# [Exercise]
Exactly the lines below from the one with "hfov_deg: 12.6" up to and including the one with "focal_mm: 52" make up the answer, with nothing else added.

Top of Given records

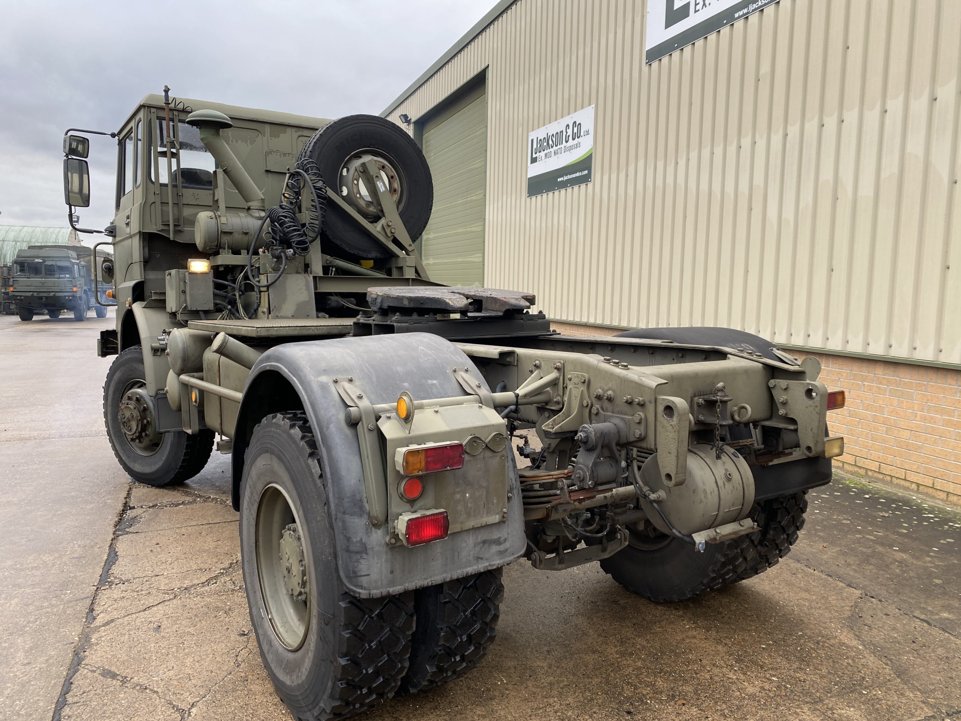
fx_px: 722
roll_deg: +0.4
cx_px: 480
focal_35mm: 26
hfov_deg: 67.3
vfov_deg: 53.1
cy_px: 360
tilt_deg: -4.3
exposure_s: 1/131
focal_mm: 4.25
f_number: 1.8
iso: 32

Bottom of Given records
Top of Given records

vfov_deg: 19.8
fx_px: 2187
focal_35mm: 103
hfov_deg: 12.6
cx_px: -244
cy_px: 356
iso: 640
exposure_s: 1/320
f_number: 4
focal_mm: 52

Bottom of Given records
Top of Given records

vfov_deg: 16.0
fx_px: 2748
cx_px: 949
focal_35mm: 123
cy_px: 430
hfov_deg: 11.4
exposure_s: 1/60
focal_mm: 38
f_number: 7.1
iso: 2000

Bottom of Given records

# [Exercise answer]
hfov_deg: 12.6
cx_px: -244
cy_px: 356
iso: 640
exposure_s: 1/320
f_number: 4
focal_mm: 52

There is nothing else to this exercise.